Потом мы ужинали в итальянском рыбном ресторанчике. Была прекрасная ночь. За столиками соседнего заведения какая-то компания в костюмах комедиантов то исполняла вальс на скрипке и гитаре, то пускалась в пляс подо что-то, более жаркое, с бубном. Они казались подвыпившими, но черт меня возьми — они были пьяны только от переполняющей их радости, страсти тела, горячего дыхания, складывающихся и рассыпающихся звуков, танцев и горячей молодости. Вначале я думал, что это — номер, что сейчас им будут бросать деньги или они пойдут со шляпой по кругу, но ничего подобного, все оказалось подлиннее подлинного — и их песни, и их танцы вроде фламенко, и даже эти умопомрачительные кружева на платье одной из танцовщиц… Черт меня возьми, если я не позволил себе один тайный, но упоительный глоток пьянящего чувства, вспыхнувшего, как спичка, в темноте этой ночи от одного движения воздетых, как крылья, рук, рассыпавшихся волос, сильных бедер…

Потом была ночь.

Потом — подъем в половине пятого.

Вызванное к подъезду такси не пришло.

“Верный” шестичасовой поезд оказался отменен — его даже не было на табло.

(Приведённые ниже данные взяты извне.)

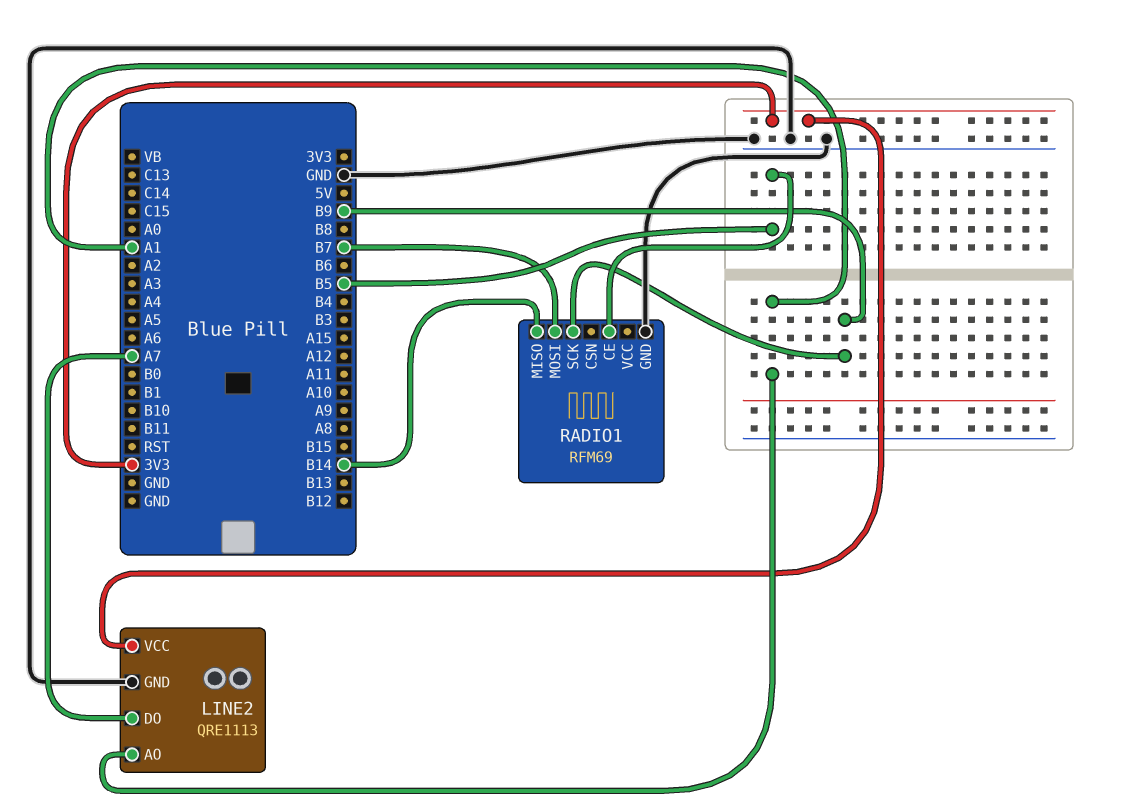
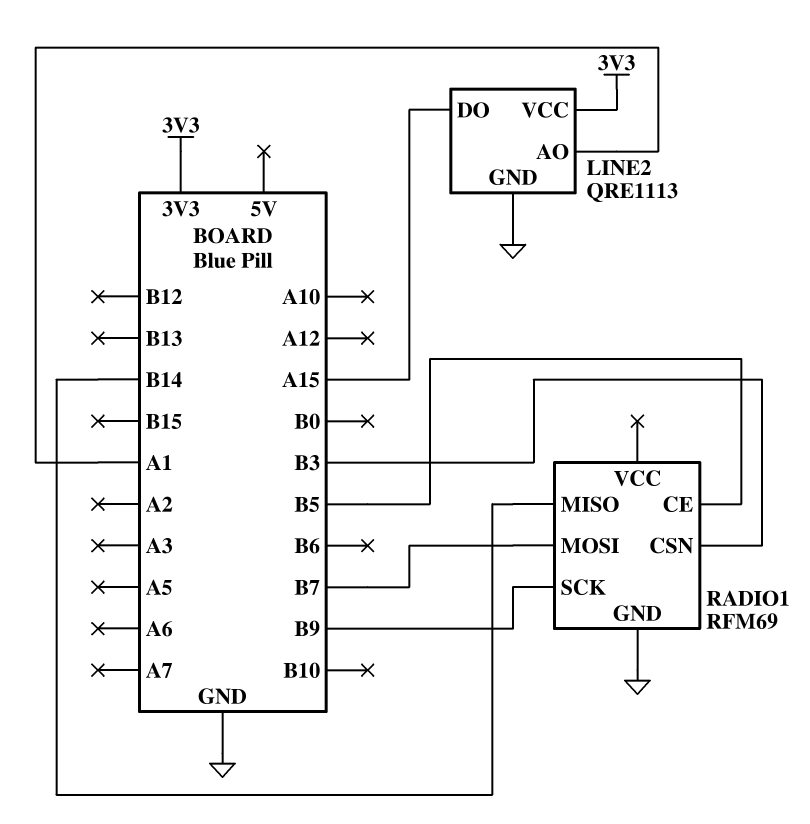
LINE2 pin DO: A7 -> A15
RADIO1 pin CSN: none -> B3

Люди вели себя очень спокойно: выстроившись к административной стойке, они узнавали что-то и либо уходили с вокзала, либо оставались терпеливо ждать. Элен выстояла очередь и, вернувшись, сообщила, что уехать в Париж можно будет поездом в 9.00, билеты на который мы вчера обменяли на этот “верный” шестичасовой. Выходило — ждать. Довольно скоро мы нашли буфет, туалет и магазинчик прессы, что несколько разнообразило наши занятия, и в конце концов очень удачно влезли в вагон первого класса поданного в 9.30 поезда на Париж, который шел через Бордо шесть часов.

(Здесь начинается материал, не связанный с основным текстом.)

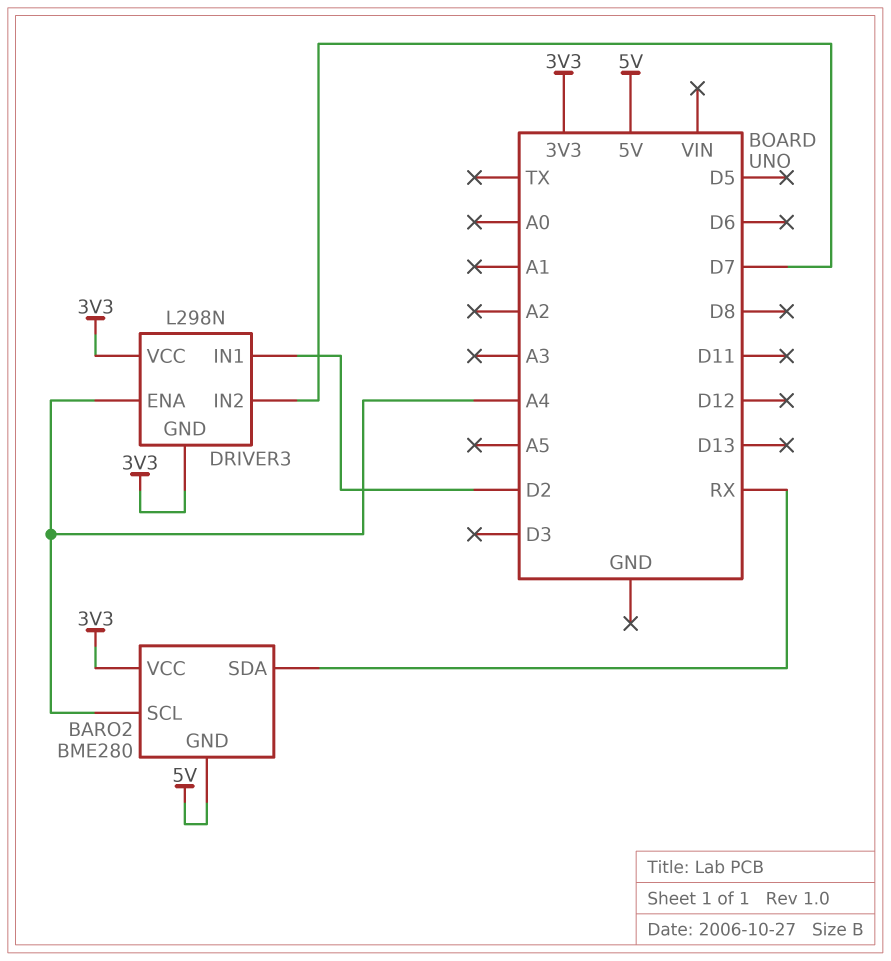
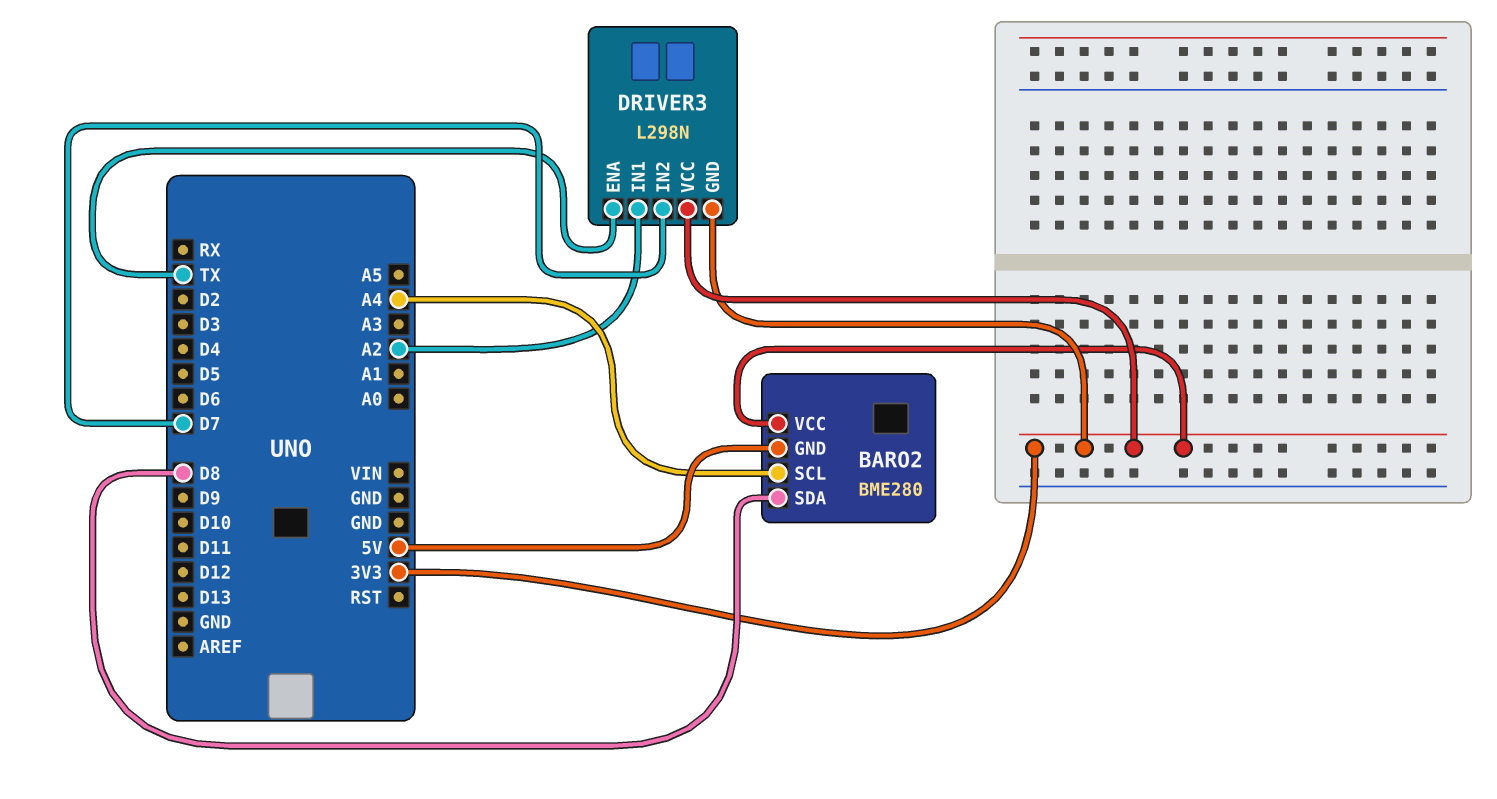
BARO2 pin SDA: RX -> D8
DRIVER3 pin ENA: A4 -> TX
DRIVER3 pin IN1: D2 -> A2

Распихав свои вещи, я спросил Элен, что, в конце концов, все это значит? Стрельба слезоточивым газом по студентам в Париже, разгон докеров в Марселе, теперь вот еще эта забастовка? Я чувствую напряженность, но не понимаю, в чем причина…

— Причина сложная. Общество меняется. По поводу этой конкретной заба-стовки все просто объяснить: железные дороги хотят приватизировать. А грандиозный профсоюз транспортников против этого. Этот профсоюз — это огромное завоевание и очень сильная организация. Если приватизация — значит, хозяин будет выгонять по своему усмотрению, по своему усмотрению менять проездные тарифы… Сейчас профсоюз обеспечивает своих работников льготами и правами, а приватизатор, конечно, будет настаивать на их отмене. То, что они дают два поезда в день — то есть устраивают такую “мягкую” забастовку, — это потому, что еще до Саркози во время мощных забастовок в парижском метро была озвучена угроза правительства, что если забастовки не прекратятся, то армия овладеет железными дорогами и метро и обеспечит их работу. Сейчас вообще всякое изъявление протеста — оно должно быть заранее оговорено и согласовано. Людей лишают возможности бороться за свои права… — Элен задумалась. — Но в целом дело серьезнее. Я не знаю, как объяснить. В русском языке ведь существует пословица, что бедность — это не грех?

— Бедность не порок.

— Да, была не порок. А теперь — порок. Если ты безработный — это порок. Теперь, если тебе на бирже труда дважды предлагают работу — любую, даже ту, которая тебя не устраивает, а ты отказываешься, — на третий раз тебя лишают пособия, лишают прав. Всё, ты не хочешь работать, ты изгой.

— Я узнаю подобные настроения. Еще: “уничтожим всех уродов” — больных, сумасшедших, алкоголиков, просто странных людей…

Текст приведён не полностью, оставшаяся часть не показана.